Add support for npm-notice header from npm registry

[zkat]

Do you want to request a feature or report a bug?

Feature

What is the current behavior?

Yarn ignores the Npm-Notice header from the npm registry.

What is the expected behavior?

Like the npm CLI, Yarn should print out info messages when it receives an npm-notice header from a registry request.

You can see the way npm itself does it here:

https://github.com/npm/npm-registry-fetch/blob/c34e158a153d81917bf3e2f378b9f553624fc782/check-response.js#L10-L12

This header is an escape-hatch for sending messages to legacy clients that don't support current and future features. Most notably, we currently send a message through the npm-notice header when vulnerabilities have been detected in a project. This is a good thing to support until #5808 is in place with the full featureset, 'cause you'll at least be able to -notify- your users about this.

Historically, we've barely ever used this header, and I fully assume that this will continue to be the case going forward. If something gets sent through npm-notice, it's probably something very important for us to immediately push to our users.

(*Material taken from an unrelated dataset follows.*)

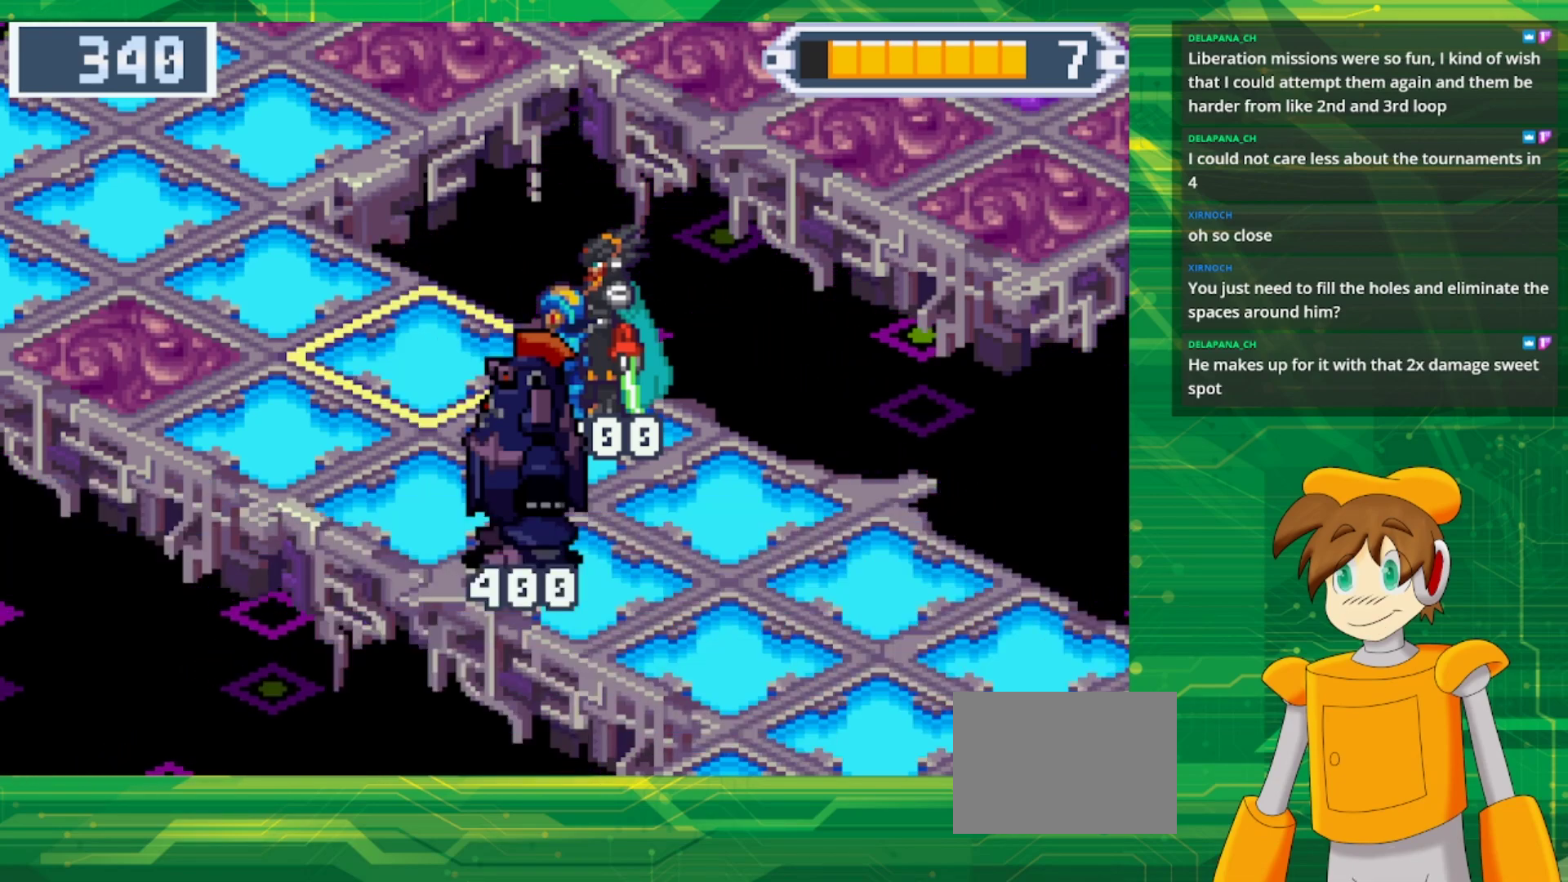
{"buttons": [], "events": []}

Please mention your node.js, yarn and operating system version.

irrelevant

[arcanis]

Good idea - is this field documented somewhere btw?

[zkat]

Not right now, no. This is one of those "super ancient" things that's been around since the dawn of time and was mostly forgotten until someone pointed out recently we could use it for security notices. And when tests started failing when I was writing pacote lol.

[DanielThomas]

Yarn also doesn't reflect the server's status line reason for responses, so it's impossible for a registry to provide additional context for a response code in the UI.